Das schlechte Abschneiden des europäischen Aktienmarktes hat mehrere Gründe: So etwa die schwache Gewinnentwicklung der Unternehmen, die geringe Anzahl wachstumsstarker Technologieaktien in den großen Indizes, etwa im Vergleich zu den USA, und krisengebeutelte europäische Banken, die auch an der Börse stark unter Druck geraten sind. Doch das Blatt könnte sich wenden.

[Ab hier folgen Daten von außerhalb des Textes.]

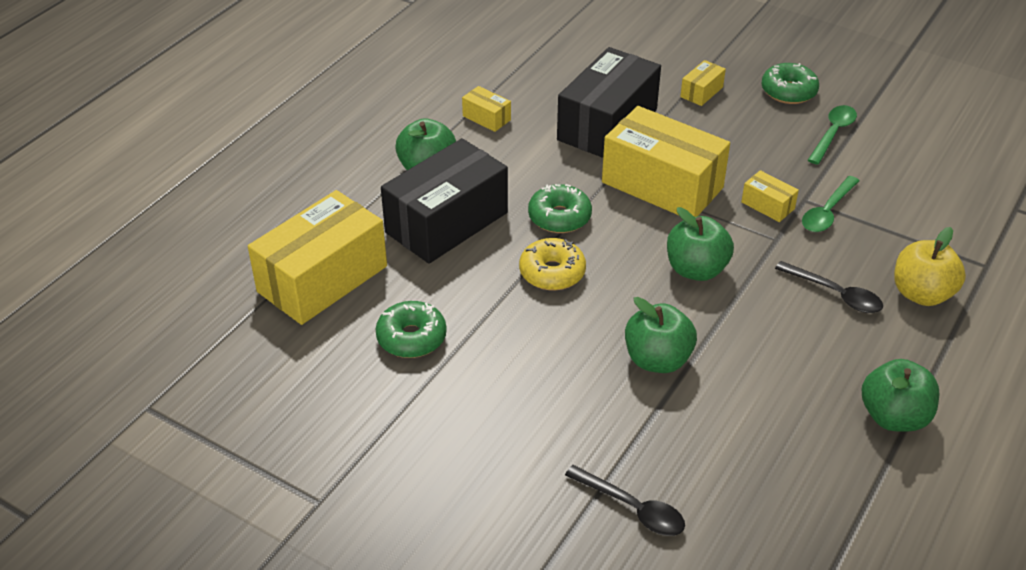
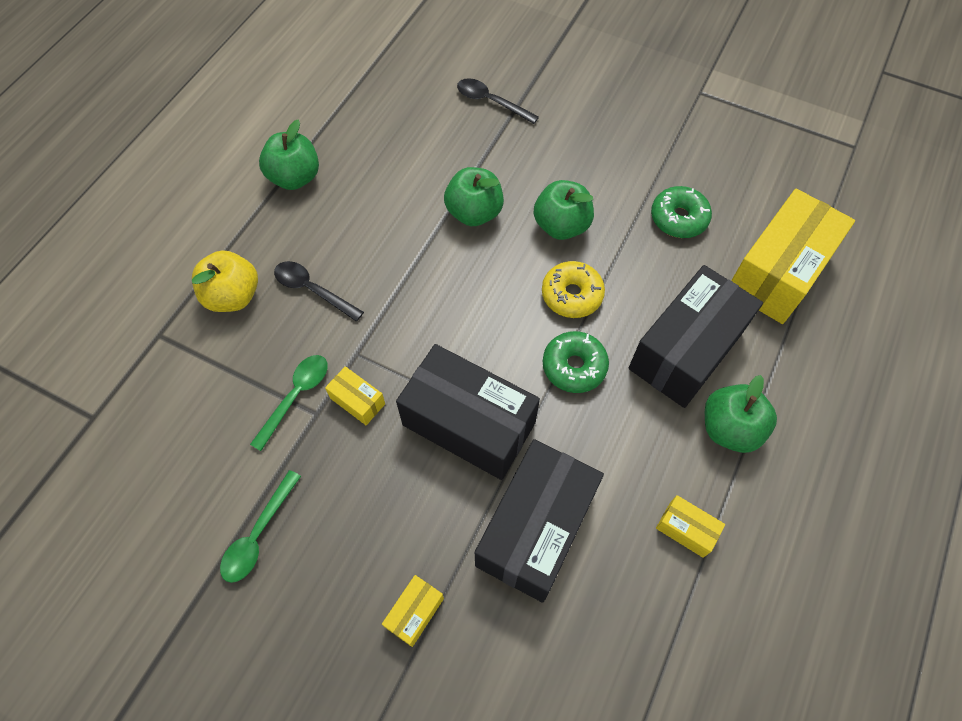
camera: 175 degrees right, 20 degrees up
(662, 185) = (468, 424): yellow box -> black box
(696, 269) = (438, 309): green apple -> green apple (561, 226)
(788, 91) = (297, 624): green donut -> none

Wirtschaft der Eurozone robust

Wie gut die Aussichten für europäische Aktien sind, darüber sind sich Experten uneins. Kepler-Portfolio-Chef Krämer ortet für europäische Aktienmärkte Potential, wenn der Rückenwind auch besser sein könnte. „Ein Wirtschaftswachstum von 1,5 Prozent ist aber nicht so schlecht. Es ist zwar nicht besonders gut, aber auch nicht besorgniserregend.“ Nach zwei, drei Jahren rückläufiger Unternehmensgewinne, erwartet er eine Stabilisierung derselben. Was die Märkte ebenfalls antreiben sollte, ist die EZB-Zinspolitik. „Sie dürfte ihre expansiven Geldkurs nach lange beibehalten“, ist Krämer überzeugt.
Der Einkaufsmanagerindex und die Wirtschaftsdaten aus der Eurozone zeigen sich zudem laut der britischen Fondsgesellschaft Threadneedle robust. Daher hat die Gesellschaft die BIP-Prognose für 2016 von zuvor 1,1 Prozent auf jetzt 1,4 Prozent angehoben. 2017 rechnet die Fondsgesellschaft mit einer Wachstumsrate von rund 0,9 Prozent. Hinter der jüngsten Konjunkturerholung stünden vor allem die sinkende Arbeitslosigkeit, die Aufhellung des Konsumklimas und die höhere Kreditnachfrage. Außerdem hinkt der europäische Aktienmarkt bei der Kursentwicklung anderen wichtigen Börsen hinterher.

Threadneedle hält den europäischen Aktienmarkt nicht für teuer. „Eine Rezession in der Eurozone halten wir für unwahrscheinlich, obwohl die Aktien binnenwirtschaftlich ausgerichteter europäischer Unternehmen ein solches Szenario inzwischen praktisch eingepreist haben“, schreibt Philip Dicken, Leiter des Bereiches europäische Aktien bei Columbia Threadneedle, in einem aktuellen Marktkommentar. Der britische Aktienexperte hält das Bewertungsniveau europäischer Aktienmärkte allerdings für angemessen. Mit knapp vier Prozent Dividendenrendite übertreffe das nach wie vor die Rendite aus anderen Aktien- und Anleihemärkten. Europa sei auf KGV-Basis günstiger als die USA und laufe diesem Markt hinterher.

Renditeerwartrungen herunterschrauben

Hochfliegende Kurserwartungen sollte man aber auch laut Kepler-Experten Krämer lieber bleiben lassen. "Man sollte seine Ertragserwartungen nach unten schrauben. Wenn die Märkte vier, fünf Prozent Ertrag machen, ist das schon gut", glaubt Krämer. Denn das allgemeine Wachstumsniveau würde runter gehen und die Inflationsraten weiter niedrig bleiben. HSBC-Aktienchef Heger: "Trotz einer moderat wachsenden Weltwirtschaft gibt die Gewinndynamik nur wenig Spielraum für steigende Aktienkurse".
Krämer rät Anlegern zu Qualitätstiteln, die sich bei Kursrückschlägen des Marktes vergleichsweise gut halten. Das würde der Kepler Risk Select Aktienfonds bieten. In den vergangenen fünf Jahren hat der Fonds im Schnitt 11,8 Prozent Rendite pro Jahr erzielt.